FDA wants more info on scopes linked to 'superbug' outbreaks

AP Photo/U.S. Food and Drug Administration

AP Photo/U.S. Food and Drug Administration

Federal health officials issued multiple announcements Thursday aimed at addressing growing safety concerns about medical scopes that have been linked to several recent “superbug” outbreaks.

The Food and Drug Administration released stricter guidelines for manufacturers of reusable medical instruments, including specialized endoscopes used in about a half-million U.S. medical procedures each year.

For the first time the FDA is asking manufacturers to submit scientific data showing that their devices can be safely disinfected. FDA officials acknowledged that previous agency guidelines from 1996 made no such request from companies.

“Rather they could attest that they had completed or would complete the validation prior to marketing,” said Dr. William Maisel, director of FDA's medical device center.

Additionally, the agency announced a two-day meeting for mid-May to gather expert opinion on improving the design and regulation of the so-called duodenoscopes.
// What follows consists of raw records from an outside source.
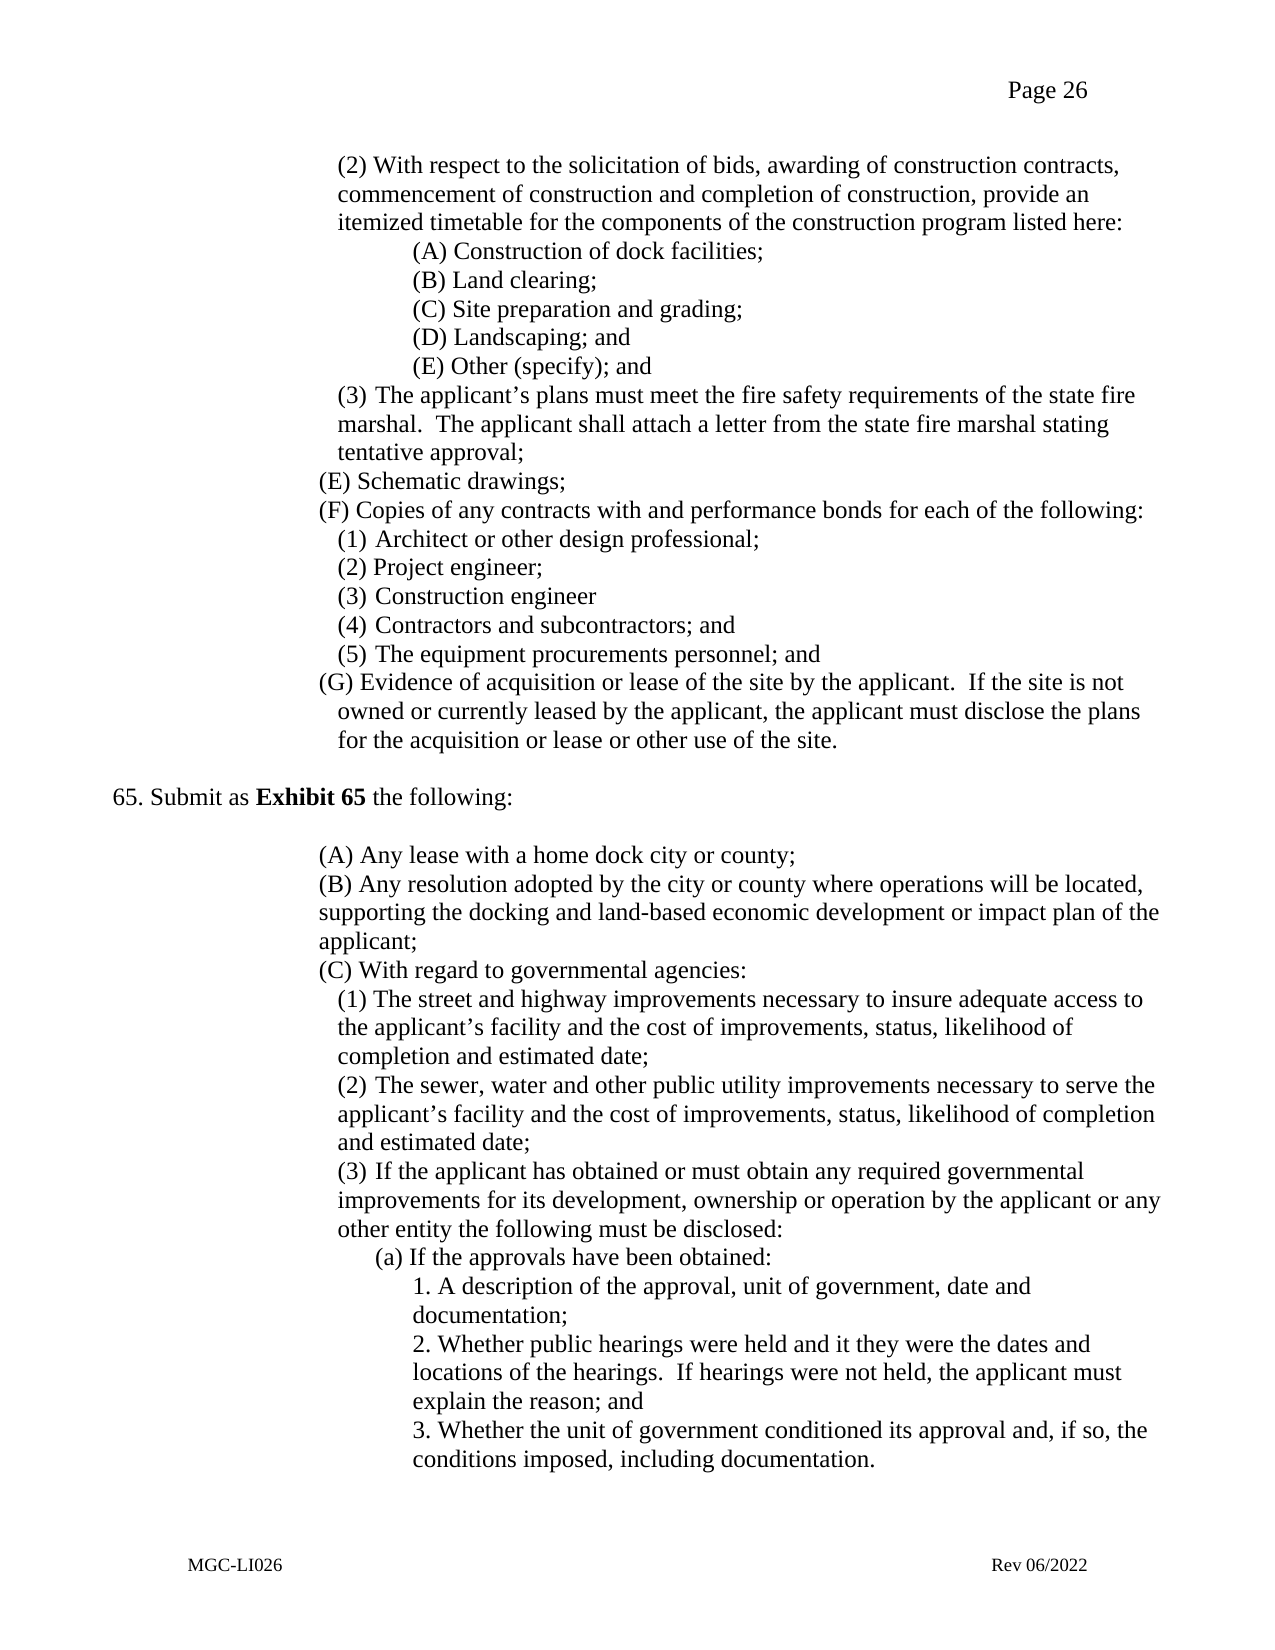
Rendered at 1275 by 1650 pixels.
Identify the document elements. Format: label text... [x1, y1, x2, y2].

text 1. A description of the approval, unit of government, date and documentation; [412, 1271, 1162, 1329]
text (C) Site preparation and grading; [131, 294, 1162, 322]
text (3) The applicant’s plans must meet the fire safety requirements of the state fire marshal. The applicant shall attach a letter from the state fire marshal stating tentative approval; [131, 380, 1162, 466]
text (D) Landscaping; and [131, 322, 1162, 351]
text (F) Copies of any contracts with and performance bonds for each of the following: [131, 495, 1162, 524]
text (3) Construction engineer [131, 581, 1162, 610]
text (2) With respect to the solicitation of bids, awarding of construction contracts, commencement of construction and completion of construction, provide an itemized timetable for the components of the construction program listed here: [131, 150, 1162, 236]
text 3. Whether the unit of government conditioned its approval and, if so, the conditions imposed, including documentation. [412, 1415, 1162, 1472]
text (B) Land clearing; [131, 265, 1162, 294]
text 2. Whether public hearings were held and it they were the dates and locations of the hearings. If hearings were not held, the applicant must explain the reason; and [412, 1329, 1162, 1415]
text 65. Submit as Exhibit 65 the following: [112, 782, 1162, 811]
text (B) Any resolution adopted by the city or county where operations will be located, supporting the docking and land-based economic development or impact plan of the applicant; [319, 869, 1162, 955]
text (a) If the approvals have been obtained: [319, 1242, 1162, 1271]
text (C) With regard to governmental agencies: [319, 955, 1162, 984]
text (A) Any lease with a home dock city or county; [112, 840, 1162, 869]
text (3) If the applicant has obtained or must obtain any required governmental improvements for its development, ownership or operation by the applicant or any other entity the following must be disclosed: [319, 1156, 1162, 1242]
text (1) The street and highway improvements necessary to insure adequate access to the applicant’s facility and the cost of improvements, status, likelihood of completion and estimated date; [337, 984, 1162, 1070]
text (5) The equipment procurements personnel; and [131, 639, 1162, 667]
text (E) Other (specify); and [131, 351, 1162, 380]
text (2) The sewer, water and other public utility improvements necessary to serve the applicant’s facility and the cost of improvements, status, likelihood of completion and estimated date; [319, 1070, 1162, 1156]
text (G) Evidence of acquisition or lease of the site by the applicant. If the site is not owned or currently leased by the applicant, the applicant must disclose the plans for the acquisition or lease or other use of the site. [131, 667, 1162, 754]
text (2) Project engineer; [131, 552, 1162, 581]
text (4) Contractors and subcontractors; and [131, 610, 1162, 639]
text (E) Schematic drawings; [131, 466, 1162, 495]
text (A) Construction of dock facilities; [131, 236, 1162, 265]
text (1) Architect or other design professional; [131, 524, 1162, 552]
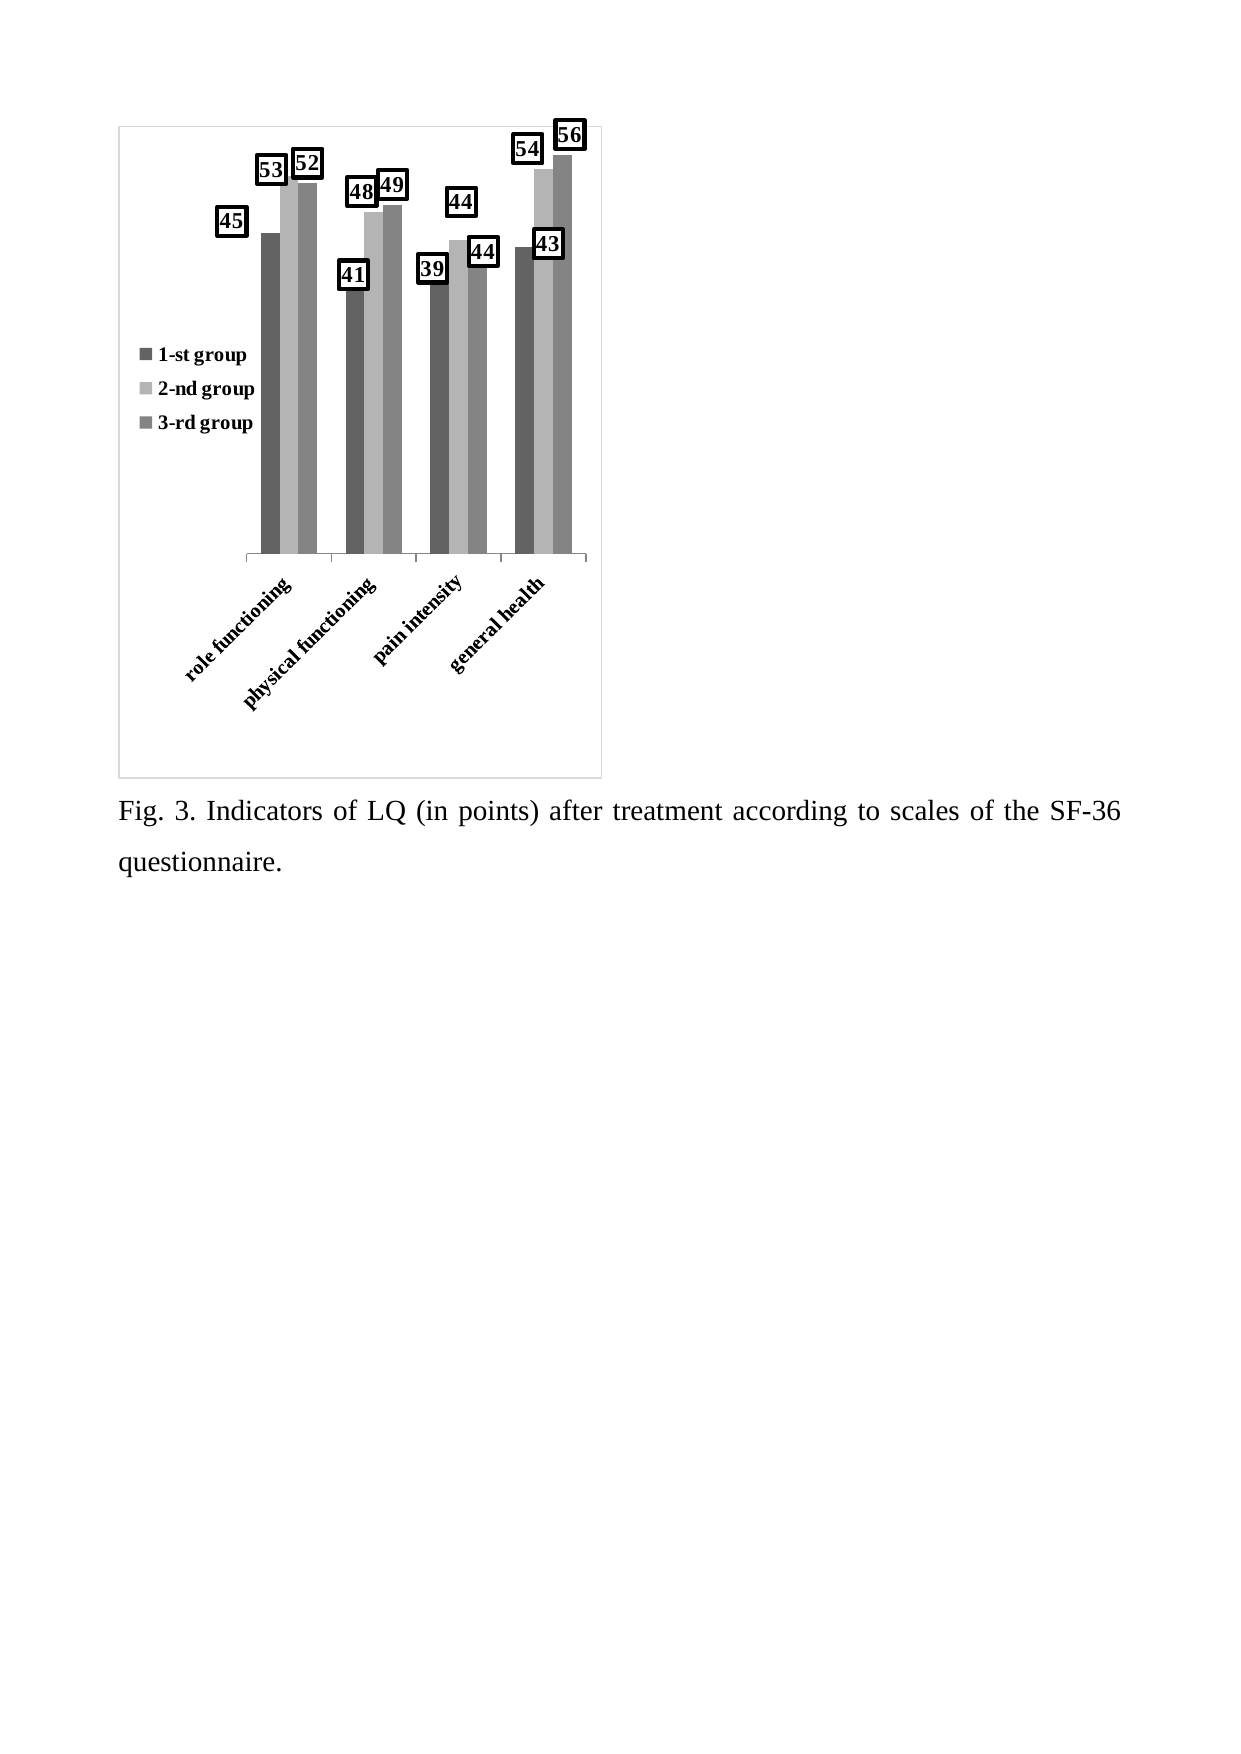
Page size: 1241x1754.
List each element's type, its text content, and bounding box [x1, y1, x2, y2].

text Fig. 3. Indicators of LQ (in points) after treatment according to scales of the SF-36 questionnaire. [118, 793, 1122, 877]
The specialized endoscopes consist of a flexible fiber-optic tube that is inserted down the throat, through the stomach and small intestine to diagnose and treat conditions in the pancreas and bile ducts.

The government announcements come amid escalating criticism of the FDA's oversight of the hard-to-clean devices, which have been linked to sometimes fatal outbreaks of antibiotic-resistant bacteria at several hospitals. Last week 10 members of Congress asked the FDA to answer questions about the devices, including how the agency reviews manufacturers' cleaning instructions.

The FDA had been working on the new device guidelines for years and previously issued a draft version of them in 2011. The agency's chief scientist, Dr. Stephen Ostroff, told reporters that the FDA “accelerated that pace because of the recent episodes.”

In the last month, two Los Angeles hospitals have reported superbug infections in patients despite following manufacturer's cleaning guidelines. The duodenoscopes' complex design — intended to help physicians drain fluids in the body — also makes the instruments extremely difficult to clean. Bodily fluids and other particles can stay in the device's crevices even after cleaning and disinfection.

In the first case, seven patients at Ronald Reagan UCLA Medical Center contracted an antibiotic-resistant strain of bacteria after undergoing endoscopic procedures with a device made by Olympus Corp. Two patients died from the infection. Last week another Los Angeles Hospital, Cedars-Sinai Medical Center, reported that four patients were infected with the same superbug after being treated with the same Olympus scope.

Previously the FDA recommended hospitals follow manufacturers' instructions for disinfecting devices, which typically involves the use of germ-killing disinfectants and manual or machine-assisted processing. But after the first of the two recent outbreaks, the FDA acknowledged that those instructions may not fully disinfect the devices.

FDA officials said Thursday they are working to see how the devices could be improved, but stressed that the FDA cannot force manufacturers to redesign products.

Additionally, outside experts said it could take years before any updated devices actually reach the market.

“Unfortunately, it's going to take manufacturers some time to design a different way to do this,” said Chris Lavanchy, engineering director at the ECRI Institute, which studies medical product issues. “And then it's going to take the FDA time to confirm that it's a safer approach.”

Some hospitals have already adopted extra cleaning procedures, including sterilizing scopes with toxic ethylene oxide gas. Other steps include quarantining the scopes after use and performing laboratory testing to identify any dangerous bacteria.

The FDA and the Centers for Disease Control and Prevention issued interim guidelines on laboratory culturing for hospitals on Thursday.

The technique has become more common in Europe, Australia and elsewhere, but it is more expensive than current U.S. practice. Experts say regular culturing of equipment would require U.S. hospitals to purchase larger inventories of scopes that can be cycled in and out of use. One duodenoscope can cost about $40,000.

Contamination problems have been reported with devices made by all three U.S. manufacturers of the devices: Olympus, Pentax Medical and Fujifilm.

Despite these problems, regulators stressed that using the devices is essential for treating tumors, gallstones and other blockages around the pancreas and bile ducts.

“It is by far the lowest-risk way to diagnose and treat these very serious medical problems,” Ostroff said. “Therefore it's essential that we examine this problem from A to Z until we come up with solutions that will enhance the safety margin associated with duodenoscopes.”